Parents of teenagers may be very concerned about the recent reports of teen hearing loss being on the rise. Most of these reports place the blame squarely upon the use of earbuds for mp3 players. Although common sense leans toward thinking that aiming noise directly at one’s eardrums is a very bad idea, the stories of teen hearing loss being a rising danger predate earbuds. Many people who are parents of teens now may remember the epidemic of tinnitus that plagued the 80s and 90s. Quite a few of them were probably victims of it and even then it was squarely blamed on musical byproducts as well, though then the fingers were pointing at the industrial-strength speakers at concert venues, open hatch-back car stereo systems and the sound of shattering glass that might result from the use of either.
This does not negate the lack of common sense associated with earbuds that themselves do not have, or are connected to a device which does not have a numerically indicated volume control. It is extremely simple to protect one’s ears from excessive sound volume. Ask your teens to tell you what number their mp3 player’s volume is set at, put the earbud in your own ear to see exactly what that number sounds like to the un-desensitized ear (after taking a handi-wipe to it). If it sounds excessive, remind them (perhaps constantly) to set and keep it set at a lower level.
Many mp3 players have a safety setting that allows a maximum volume to be set. This lets the volume stop increasing even in the event of a touchy touch-screen or accidental miss-click depending on the operation of the mp3 player’s controls. There are also a variety of headphones and earbuds currently for sale which have their own volume controls. Some of them marketed as child-safe such as those available from iHearSafe which will not go louder than 85 decibels no matter how high the device’s volume is set. The cnet site has a wonderful review and comparison of many different headphones made for children. Granted they’re not made for teens but children so wouldn’t be very ‘cool’, but putting ‘safe earbuds’ into cnet’s search engine revealed at least one likely safe choice.
Though it must be noted that while it could very well be likely all the earbuds’ fault, teen hearing loss (and hearing loss in general) may not be something that can be blamed on any single thing. The world is a noisy place and schools are no exception. The volumes that surround you and your children on a daily basis, often for hours at a time, do their own damage even if that damage is slower and subtler.
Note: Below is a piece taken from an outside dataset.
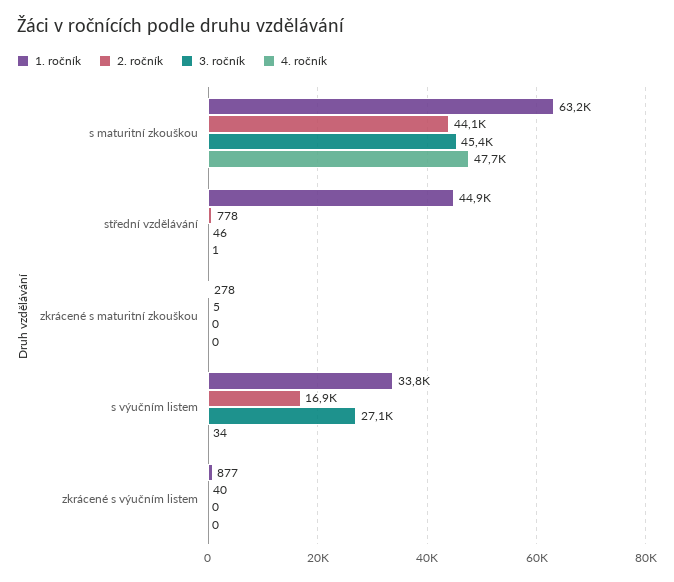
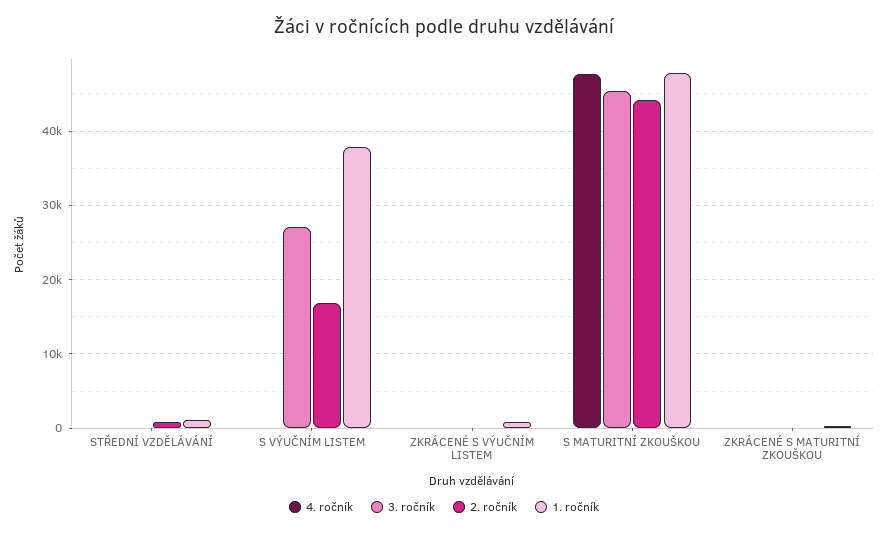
1. ročník, s maturitní zkouškou: 63200 -> 48000
1. ročník, střední vzdělávání: 44900 -> 1000
1. ročník, s výučním listem: 33800 -> 38000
There are Connecticut noise control laws but none of them address earbuds, earphones and go so far as to exempt many sources of loud noises that could very well contribute to hearing loss over extended exposure.
A website page titled ‘Interesting Facts About Hearing Loss’ tells us that noise-induced hearing loss “..is hearing loss due to exposure to either a sudden, loud noise or exposure to loud noise for a period of time. A dangerous sound is anything that is 85 dB (sound pressure level – SPL) or higher.” It goes on via an illustrated chart to say that busy city traffic is 85 dB (which can cause damage after 8 hours), hair dryers and gas mowers are around 90-95 dB and that chainsaws, rock concerts and leaf blowers are all between 105 and 115 dB. While it does mention that classroom noise can reach levels up to 65 dB, it does not mention what your television or car radio might level at on the dB scale, but it’s another constant noise that probably should be considered, just because of how long people, especially teens, will expose themselves to it.. Most notably if you have to turn it up to hear over the city traffic going on outside your windows. Neither does it mention the dB associated with the typical school-bus ride home.
Many sounds we don‘t think of as loud, from those you are focused on actively listening to, to background noise of streets, televisions, radio and yet those mp3 player earbuds, are all adding up together to accumulated damage to your ears. There is great common sense in investing in dB limiting earbuds or headphones and being careful not to let the volume keep inching higher, but complete blame cannot be set squarely on any one noise-producer’s shoulders, not when the world is filled with loud noises, most beyond your control to stifle. The most you can do is invest in safer earbuds, keeping the windows and doors closed when watching television so you won’t be fighting to hear dialog over traffic, perhaps get some earplugs if your street is constantly prone to loud traffic and of course to become worse than your own parents were about your stereo and even when you can’t hear it because they have the earbuds on, start in on nagging your teens to ‘turn it down!’